The weak spot. There’s no “global view” the way federation gives you. If you want to know “what version of app X is running in all clusters”, you query each cluster (or query Argo CD’s aggregated status). You don’t have a federated kubectl get deployments; you have N independent ones.

The reality. The lack of a global view is a feature, not a bug. Each cluster is its own failure domain; trying to make them act as one introduces coupling that breaks under load. The hub-and-spoke pattern keeps clusters independent at runtime; the only shared thing is the desired-state git repo, which is appropriately decoupled.

When to use which

Use cluster federation (Karmada) if you’re running an identical workload across many clusters and you genuinely want propagation policy as a runtime concept (e.g. “rebalance traffic across clusters based on capacity”). Mostly: SaaS providers with regional clusters running one app.

Use virtual kubelet for specific bursts: serverless capacity (Fargate), edge offload (k3s on a remote box that registers as a node back to the central cluster), batch-to-spot-instance pricing optimisation. Niche, valuable when it fits.

Use hub-and-spoke GitOps for everything else, which is most of the time. Multi-region, multi-cloud, multi-environment, multi-team-clusters all fit this pattern. Independent clusters; central desired-state; per-cluster drift detection.

Antipatterns

Trying to federate stateful workloads. A federated database doesn’t make sense; you end up with worse versions of multi-region database problems plus federation complexity. Run stateful workloads per-cluster; let the application handle multi-cluster.

Running federation as a single point of failure. If your federation control plane goes down and your spokes can’t take new deployments, you’ve added a SPOF. Either make the control plane HA, or use the hub-and-spoke pattern where spokes are independent.

Mixing virtual kubelet and federation. The abstractions don’t compose well. Pick one mental model; stick with it.

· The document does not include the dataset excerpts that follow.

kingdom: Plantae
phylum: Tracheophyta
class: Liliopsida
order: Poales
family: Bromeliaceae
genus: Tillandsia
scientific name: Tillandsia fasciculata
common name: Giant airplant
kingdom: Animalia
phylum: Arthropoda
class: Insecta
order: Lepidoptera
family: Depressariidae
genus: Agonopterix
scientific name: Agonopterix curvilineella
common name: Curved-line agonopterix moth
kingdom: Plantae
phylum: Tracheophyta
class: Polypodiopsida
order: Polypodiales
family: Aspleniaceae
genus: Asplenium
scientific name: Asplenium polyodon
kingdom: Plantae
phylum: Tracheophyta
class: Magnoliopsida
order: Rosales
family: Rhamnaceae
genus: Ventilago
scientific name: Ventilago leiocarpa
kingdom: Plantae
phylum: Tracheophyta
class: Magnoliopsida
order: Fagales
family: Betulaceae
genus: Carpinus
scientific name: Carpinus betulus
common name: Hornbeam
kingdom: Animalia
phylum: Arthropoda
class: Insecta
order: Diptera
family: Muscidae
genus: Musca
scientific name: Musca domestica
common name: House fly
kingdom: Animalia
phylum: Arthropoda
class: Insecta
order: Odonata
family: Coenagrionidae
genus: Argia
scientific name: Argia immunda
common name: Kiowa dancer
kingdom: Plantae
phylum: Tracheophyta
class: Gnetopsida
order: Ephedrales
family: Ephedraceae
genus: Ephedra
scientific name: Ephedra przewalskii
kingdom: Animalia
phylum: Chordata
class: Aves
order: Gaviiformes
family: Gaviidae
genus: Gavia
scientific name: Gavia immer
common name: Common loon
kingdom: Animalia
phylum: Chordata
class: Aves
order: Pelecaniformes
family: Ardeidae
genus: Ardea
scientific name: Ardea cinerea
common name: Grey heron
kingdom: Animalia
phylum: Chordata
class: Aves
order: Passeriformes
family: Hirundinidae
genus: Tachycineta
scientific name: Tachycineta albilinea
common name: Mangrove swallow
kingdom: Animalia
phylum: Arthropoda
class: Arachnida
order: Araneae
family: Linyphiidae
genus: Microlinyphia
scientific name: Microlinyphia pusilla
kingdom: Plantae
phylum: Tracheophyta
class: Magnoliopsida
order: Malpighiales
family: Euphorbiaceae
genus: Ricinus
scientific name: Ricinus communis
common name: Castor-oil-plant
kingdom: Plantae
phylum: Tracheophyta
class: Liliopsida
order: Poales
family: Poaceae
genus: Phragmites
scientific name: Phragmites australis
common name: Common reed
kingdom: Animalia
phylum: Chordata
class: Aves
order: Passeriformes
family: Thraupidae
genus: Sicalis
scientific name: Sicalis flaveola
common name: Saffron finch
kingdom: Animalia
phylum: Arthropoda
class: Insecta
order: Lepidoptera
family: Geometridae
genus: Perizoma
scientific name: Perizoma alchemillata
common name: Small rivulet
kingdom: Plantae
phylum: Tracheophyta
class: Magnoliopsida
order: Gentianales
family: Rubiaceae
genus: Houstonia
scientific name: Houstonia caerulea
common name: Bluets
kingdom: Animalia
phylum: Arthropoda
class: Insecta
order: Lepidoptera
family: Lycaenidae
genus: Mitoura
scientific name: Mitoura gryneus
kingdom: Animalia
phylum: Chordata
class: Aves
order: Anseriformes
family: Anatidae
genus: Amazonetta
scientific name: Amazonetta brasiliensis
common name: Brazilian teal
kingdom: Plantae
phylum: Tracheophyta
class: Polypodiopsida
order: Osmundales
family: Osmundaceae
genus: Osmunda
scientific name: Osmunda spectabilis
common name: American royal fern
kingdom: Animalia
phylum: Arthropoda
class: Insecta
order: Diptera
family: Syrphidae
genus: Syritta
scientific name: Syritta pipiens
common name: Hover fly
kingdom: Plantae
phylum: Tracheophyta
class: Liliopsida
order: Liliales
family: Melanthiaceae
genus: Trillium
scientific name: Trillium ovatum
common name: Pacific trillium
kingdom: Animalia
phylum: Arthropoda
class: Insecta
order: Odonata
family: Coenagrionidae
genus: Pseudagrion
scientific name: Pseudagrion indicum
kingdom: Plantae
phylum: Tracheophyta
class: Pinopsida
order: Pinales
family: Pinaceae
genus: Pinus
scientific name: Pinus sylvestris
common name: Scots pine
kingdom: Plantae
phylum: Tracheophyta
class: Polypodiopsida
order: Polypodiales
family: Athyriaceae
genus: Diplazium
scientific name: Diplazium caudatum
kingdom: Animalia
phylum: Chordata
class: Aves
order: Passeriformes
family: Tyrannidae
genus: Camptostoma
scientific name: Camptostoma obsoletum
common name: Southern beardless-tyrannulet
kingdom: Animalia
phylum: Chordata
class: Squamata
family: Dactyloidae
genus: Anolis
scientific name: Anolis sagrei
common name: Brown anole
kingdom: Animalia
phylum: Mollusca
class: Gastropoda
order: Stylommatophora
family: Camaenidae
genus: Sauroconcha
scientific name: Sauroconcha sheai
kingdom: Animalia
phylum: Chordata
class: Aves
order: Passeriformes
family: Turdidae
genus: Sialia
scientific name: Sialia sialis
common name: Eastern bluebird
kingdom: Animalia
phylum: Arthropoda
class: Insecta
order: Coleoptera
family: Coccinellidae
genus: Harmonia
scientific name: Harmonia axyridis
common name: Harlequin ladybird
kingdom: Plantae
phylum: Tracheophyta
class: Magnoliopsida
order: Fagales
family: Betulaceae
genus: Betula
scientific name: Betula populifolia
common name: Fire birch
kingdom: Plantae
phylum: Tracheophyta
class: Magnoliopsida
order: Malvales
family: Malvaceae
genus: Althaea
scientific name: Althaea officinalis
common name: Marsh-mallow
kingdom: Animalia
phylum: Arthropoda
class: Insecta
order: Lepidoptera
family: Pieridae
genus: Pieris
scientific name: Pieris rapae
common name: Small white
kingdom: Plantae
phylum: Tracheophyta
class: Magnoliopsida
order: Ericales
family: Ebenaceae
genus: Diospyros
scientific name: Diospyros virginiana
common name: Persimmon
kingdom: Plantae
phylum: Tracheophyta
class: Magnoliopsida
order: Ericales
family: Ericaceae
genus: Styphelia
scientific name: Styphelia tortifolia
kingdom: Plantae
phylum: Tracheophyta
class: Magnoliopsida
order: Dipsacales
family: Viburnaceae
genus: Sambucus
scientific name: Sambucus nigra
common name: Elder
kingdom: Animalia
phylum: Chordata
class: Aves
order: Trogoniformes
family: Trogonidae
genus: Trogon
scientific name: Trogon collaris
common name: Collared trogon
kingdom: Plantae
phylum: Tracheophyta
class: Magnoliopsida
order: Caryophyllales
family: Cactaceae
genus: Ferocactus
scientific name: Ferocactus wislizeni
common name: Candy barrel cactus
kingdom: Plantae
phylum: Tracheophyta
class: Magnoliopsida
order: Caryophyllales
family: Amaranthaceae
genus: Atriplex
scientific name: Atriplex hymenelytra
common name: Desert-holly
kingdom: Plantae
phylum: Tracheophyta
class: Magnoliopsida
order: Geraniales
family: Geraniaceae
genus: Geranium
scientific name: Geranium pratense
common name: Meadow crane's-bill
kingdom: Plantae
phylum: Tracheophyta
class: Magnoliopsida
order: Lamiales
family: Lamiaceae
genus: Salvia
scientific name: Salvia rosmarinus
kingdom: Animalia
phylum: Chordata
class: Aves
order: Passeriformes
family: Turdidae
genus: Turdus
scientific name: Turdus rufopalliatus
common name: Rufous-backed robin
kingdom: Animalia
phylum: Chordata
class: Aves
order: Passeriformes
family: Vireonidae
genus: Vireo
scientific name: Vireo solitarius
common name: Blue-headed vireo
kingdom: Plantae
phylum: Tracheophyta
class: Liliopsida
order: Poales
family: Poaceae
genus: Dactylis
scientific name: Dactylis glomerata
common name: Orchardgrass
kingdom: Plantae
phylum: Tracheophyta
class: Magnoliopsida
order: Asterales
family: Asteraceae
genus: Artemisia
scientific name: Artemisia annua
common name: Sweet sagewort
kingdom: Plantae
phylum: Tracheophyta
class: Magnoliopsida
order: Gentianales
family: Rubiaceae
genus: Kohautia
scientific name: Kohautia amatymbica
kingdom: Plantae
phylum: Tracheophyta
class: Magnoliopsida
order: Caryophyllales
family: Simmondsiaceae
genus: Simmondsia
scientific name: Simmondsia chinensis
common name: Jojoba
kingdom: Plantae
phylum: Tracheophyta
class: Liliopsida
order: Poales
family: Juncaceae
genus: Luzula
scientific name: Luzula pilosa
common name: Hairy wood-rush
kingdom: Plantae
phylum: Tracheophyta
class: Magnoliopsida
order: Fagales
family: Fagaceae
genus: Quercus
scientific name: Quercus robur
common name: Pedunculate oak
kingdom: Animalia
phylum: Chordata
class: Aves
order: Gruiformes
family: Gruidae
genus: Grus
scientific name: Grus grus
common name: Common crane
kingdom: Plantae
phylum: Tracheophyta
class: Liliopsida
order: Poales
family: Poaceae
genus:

Treating clusters as cattle. Each cluster has its own version, its own quirks, its own state. Cluster lifecycle is real work; pretending otherwise leads to upgrade-pain and incident surprises.

What to do this week

Three moves. (1) Inventory your clusters, how many, what’s in each, who owns each. Most multi-cluster teams discover the count is higher than they thought. (2) For each cluster, identify which pattern it fits: hub-and-spoke (most), virtual-kubelet-burst (some), federation (rarely). The mismatch between current and ideal is your work backlog. (3) If you don’t have GitOps yet, start with one Argo CD instance pointing at one cluster from one repo. The pattern compounds; the marginal cost of adding clusters drops fast once the hub exists.